PAGE EXCERPT below:

Information and reflections on the Buddhist Monastic’s moral responsibility in prevention of child abuse by Chi Kwang Sunim
|1. Ethical and Moral Principles|
|2. Mandatory Reporting|
|3. Child Abuse FAQ|
|4. Child Protection Services Throughout Australia|
According to Buddhist teachings, the ethical and moral principles are governed by examining whether a certain action connected to body, speech or mind, is likely to be harmful to one’s self or to others. We are encouraged to avoid any such actions that are likely to disable, bring mental and physical suffering, or demoralize the human condition in any way. From a Buddhist perspective, a mind is wholesome when developed in wisdom and compassion, thus humbled by ways of skilful practices and avoids the causes that bring about afflictions or remorse. This places a great emphasis on the purification of ‘mind’ so as to avoid mental anguish. In cases of rape and child abuse, the abuser is not only stealing the dignity or self respect of the victim, but brings great suffering upon oneself and perpetrates cycles of mental and physical pain throughout families and communities. With greater awareness of the growing problems relating to child abuse, the social infill-structure has grown to promote safety and protection surrounding children. In recognition that this is a widespread problem in a world where the pressures of life and mental health are affected by modernization and globalization, the role for Monastics to bear greater moral responsibility regarding children is important.

End of PAGE EXCERPT.

• REQUIRED ACTIONS:
a – Say whether each statement below agrees with the passage on Buddhist monastics and child abuse, answering yes or no and quoting the deciding words of the passage: (i) Buddhist teachings judge an action by whether it is likely to harm oneself or others. (ii) The abuser harms only the victim. (iii) A wholesome mind is one developed in wisdom and compassion.
b – Resume the passage on Buddhist monastics and child abuse, starting right after its final sentence.

DATASET EXTRACT below:

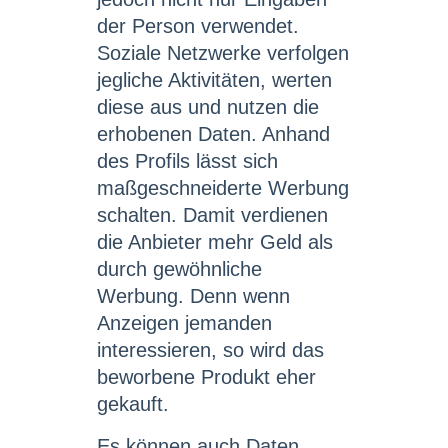
der Person verwendet.
Soziale Netzwerke verfolgen
jegliche Aktivitäten, werten
diese aus und nutzen die
erhobenen Daten. Anhand
des Profils lässt sich
maßgeschneiderte Werbung
schalten. Damit verdienen
die Anbieter mehr Geld als
durch gewöhnliche
Werbung. Denn wenn
Anzeigen jemanden
interessieren, so wird das
beworbene Produkt eher
gekauft.
Es können auch Daten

End of DATASET EXTRACT.

• YOUR RESPONSES:
a –
(i) Yes: "examining whether a certain action connected to body, speech or mind, is likely to be harmful to one’s self or to others"
(ii) No: "the abuser is not only stealing the dignity or self respect of the victim, but brings great suffering upon oneself and perpetrates cycles of mental and physical pain throughout families and communities"
(iii) Yes: "a mind is wholesome when developed in wisdom and compassion"

b –
Firstly it is important to look more carefully at what is a Buddhist stance on moral and ethical behavior. Dr.(Mrs) Bodhippriya Subhadra Siriwardena (M. A., PhD) clarifies well our obligation as Buddhists to understand further the various aspects of moral law:
‘A moral sense, is said to mean the power to understand the difference between right and wrong especially when viewed as an innate quality of the human mind, which is described as the moral faculty. Moral concepts are terms involving ethical praise or blame, concerned with virtue and vices or rules of right conduct. Here, moral virtue is distinct from intellectual virtue just as moral laws are different from legal and institutional laws. Other aspects of morality include moral rights, moral force, moral responsibility, moral courage, moral behavior and moral victory.’
To engage fully in these various aspects of morality we feel more responsible and dignified by our actions and this creates standards and principles of worthy behavior, respected by both Buddhist and non Buddhist. Then to live without fear of punishment or reprieve, where our verbal and physical actions are practiced in according with this moral path, will bring further respect to Buddhist communities and their supporters.
Children, who are vulnerable to abuse, not only suffer now, but are left to recall and reflect on those painful experiences throughout life. Reoccurrence of mental illness such as depression, strong emotions, physical pain and intense feelings of self-loathing and hate can colour the future actions of a victim. Often those who suffered such abusive afflictions will become perpetrators in offending others, and so the cycle of abuse continues. To read, write, or just talk about this subject brings further awareness of the vulnerability of children and youth, not only those close to us, but children and youth throughout the world. In Buddhist communities, for Monastic to gain further trust of followers it is useful to share openly and frankly in matters of abuse. Perhaps a forum is necessary to educate and bring to light the severity of this problem within our societies. The Child and Health Laws state clearly what is not acceptable regarding the mal-treatment of children, be it neglect, sexual, physical or emotional abuse.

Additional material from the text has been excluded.